The two fallopian tubes, each about 4 inches long, are very fine tubes leading from the ovary of respected side to the uterus. Each tube lies in the upper border of the broad ligament of the uterus and connects the peritoneal cavity of the female with the cavity of the uterus.

Parts of fallopian tube:

Fallopian tube is divided into four parts:

  • Infundibulum: It is the funnel-shaped lateral end of the fallopian tube that projects beyond the broad ligament and overlies the ovary. The free edge of the infundibulum has several finger-like processes, known as fimbriae.
  • Ampulla: It is the widest part of the tube, which represents most of the lateral half.
  • Isthmus: It is the narrowest part of the tube and lies just lateral to the uterus.
  • Intramural part: It is the segment that pierces the uterine wall.

Function:

Fallopian tubes receive the ovum from the ovary and provide a site where fertilization of ovum can take place. The most common place for fertilization is the ampulla of fallopian tube.

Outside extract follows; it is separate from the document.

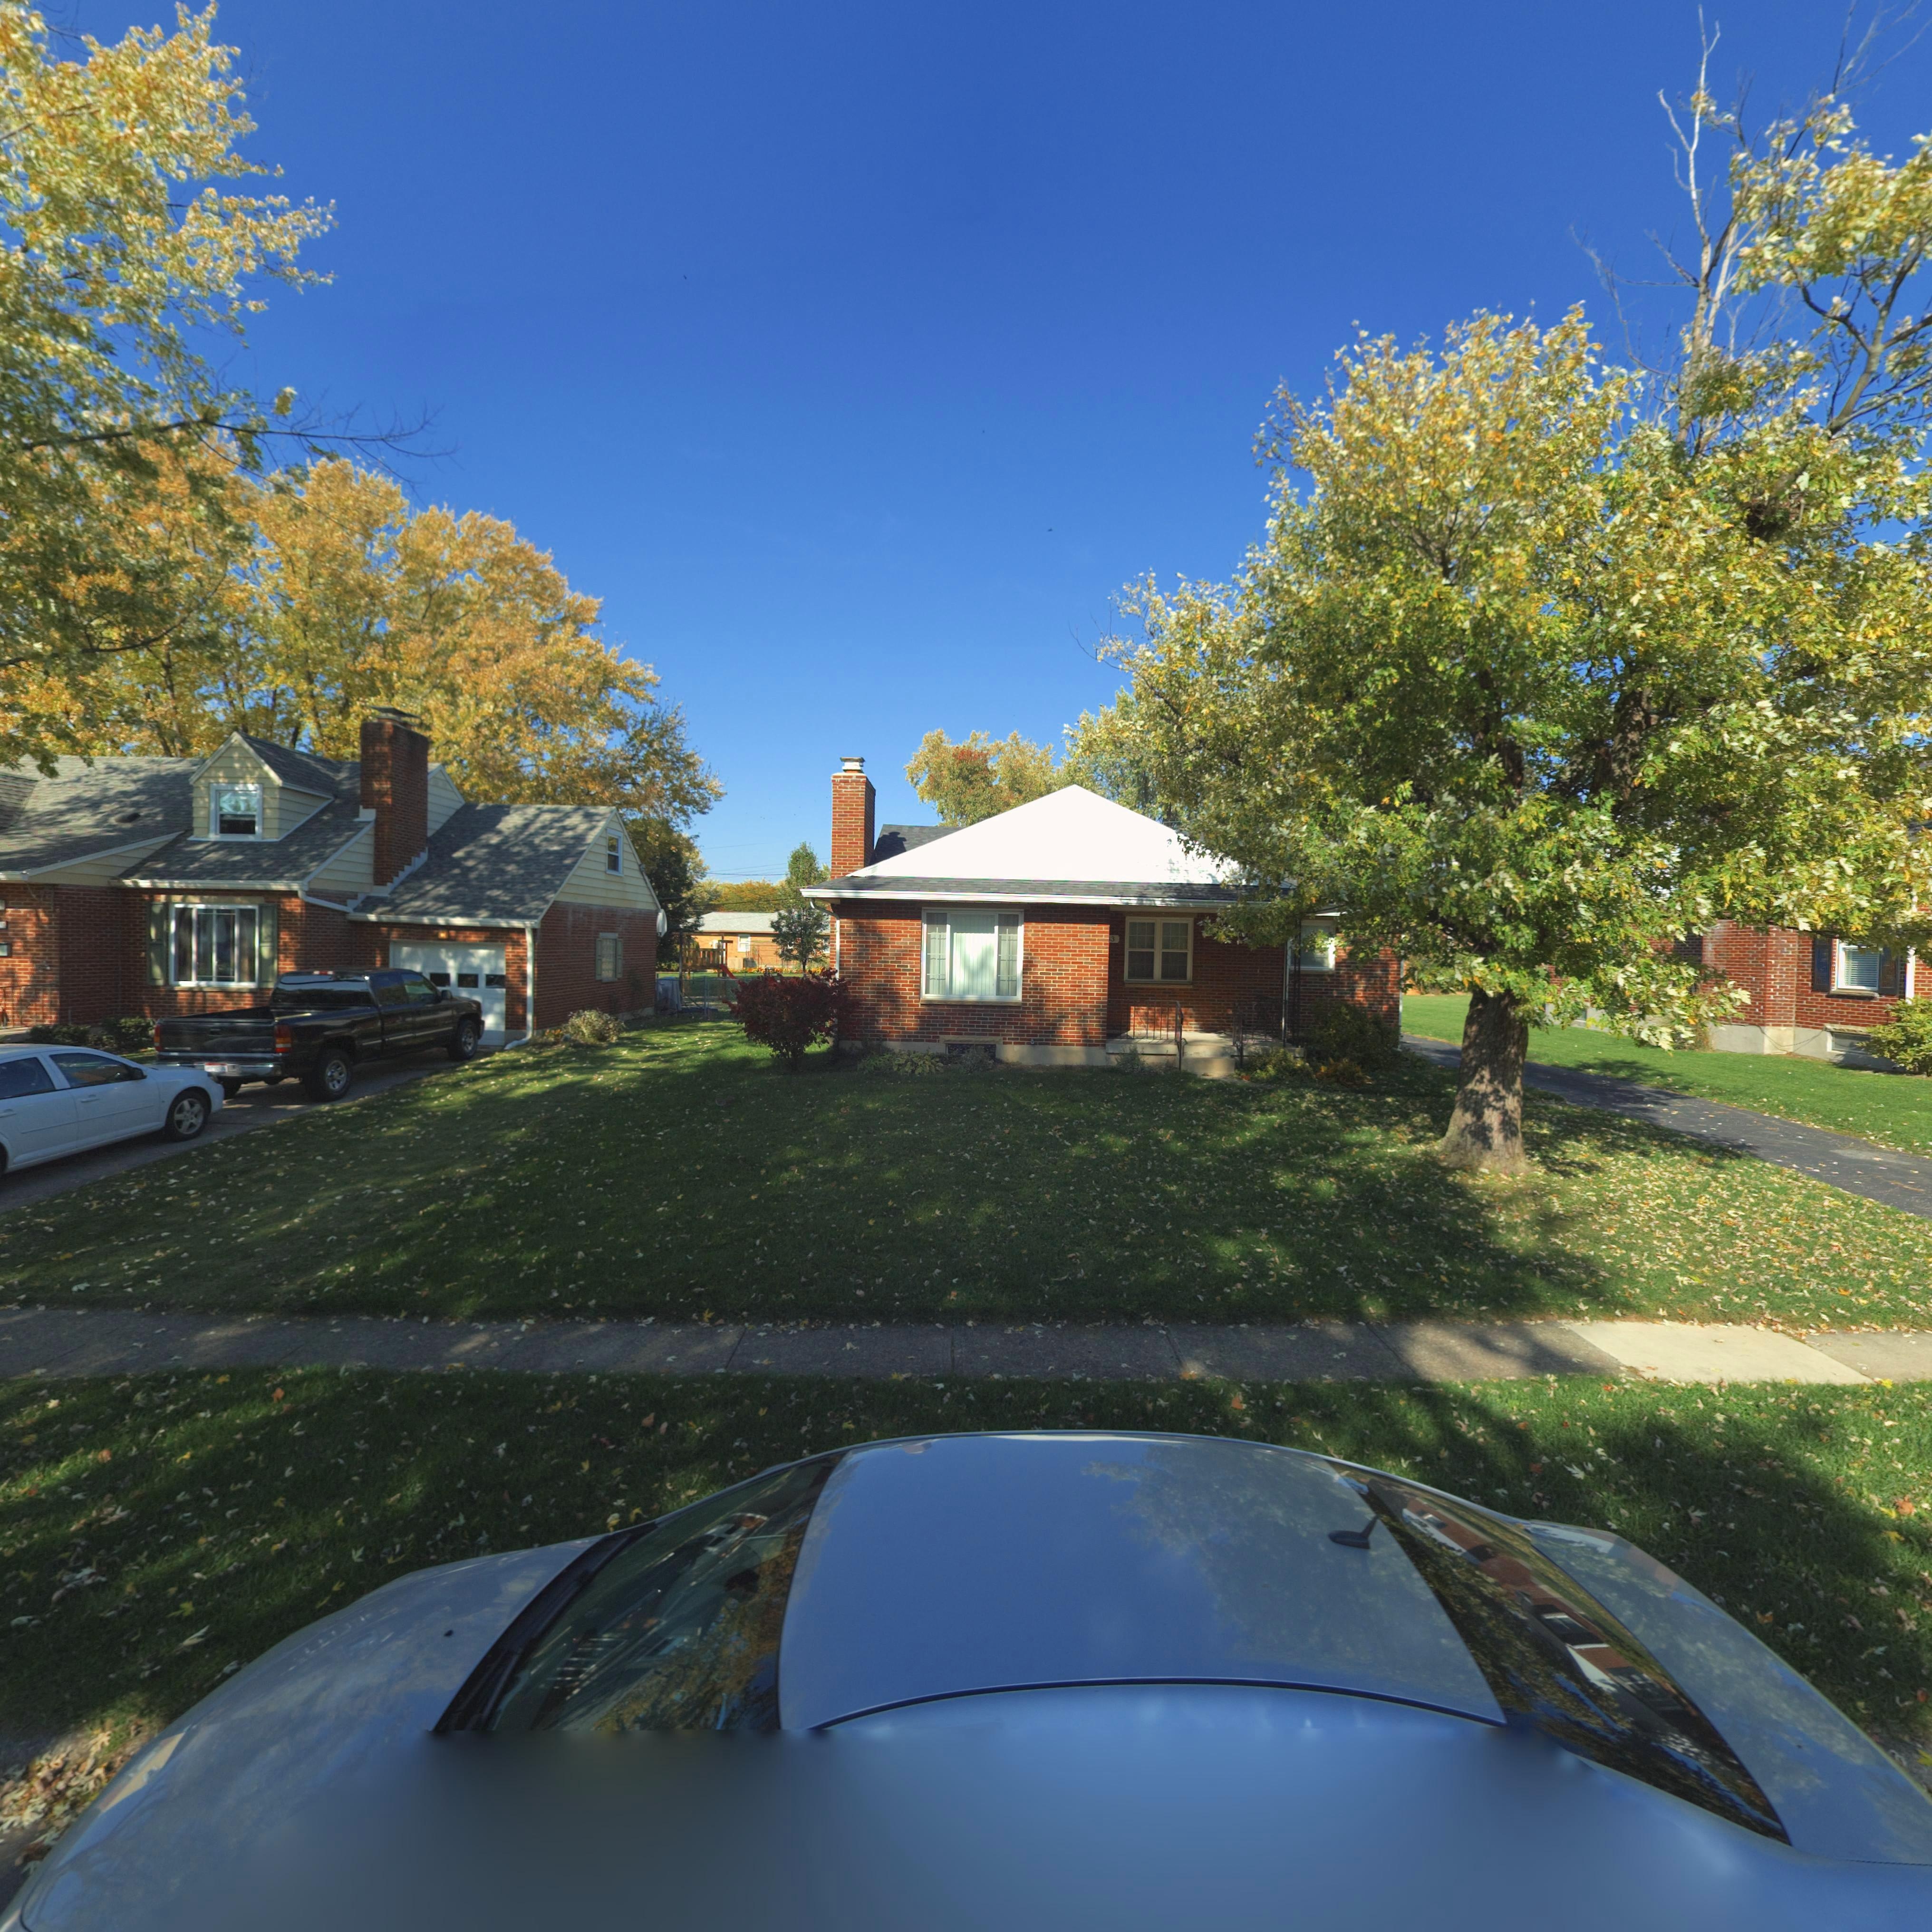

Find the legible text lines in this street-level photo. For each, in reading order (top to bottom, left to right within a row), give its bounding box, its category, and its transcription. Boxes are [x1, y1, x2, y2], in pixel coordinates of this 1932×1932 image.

[1111, 936, 1115, 941] StreetNumber: 3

In addition, they also provide nourishment for the fertilized ovum and transport it to the cavity of the uterus. They also serve as conduits along which the spermatozoa travel to reach the ovum.

Blood supply:

The arterial supply is provided by the uterine artery which is a branch of the internal iliac artery and the ovarian artery from the abdominal aorta. The venous drainage is by way of veins that correspond to the arteries.

Lymph drainage:

Lymph from the ovaries drains to the internal iliac nodes and paraaortic nodes.

Nerve supply:

Ovaries receive both sympathetic and parasympathetic nerves from the inferior hypogastric plexuses.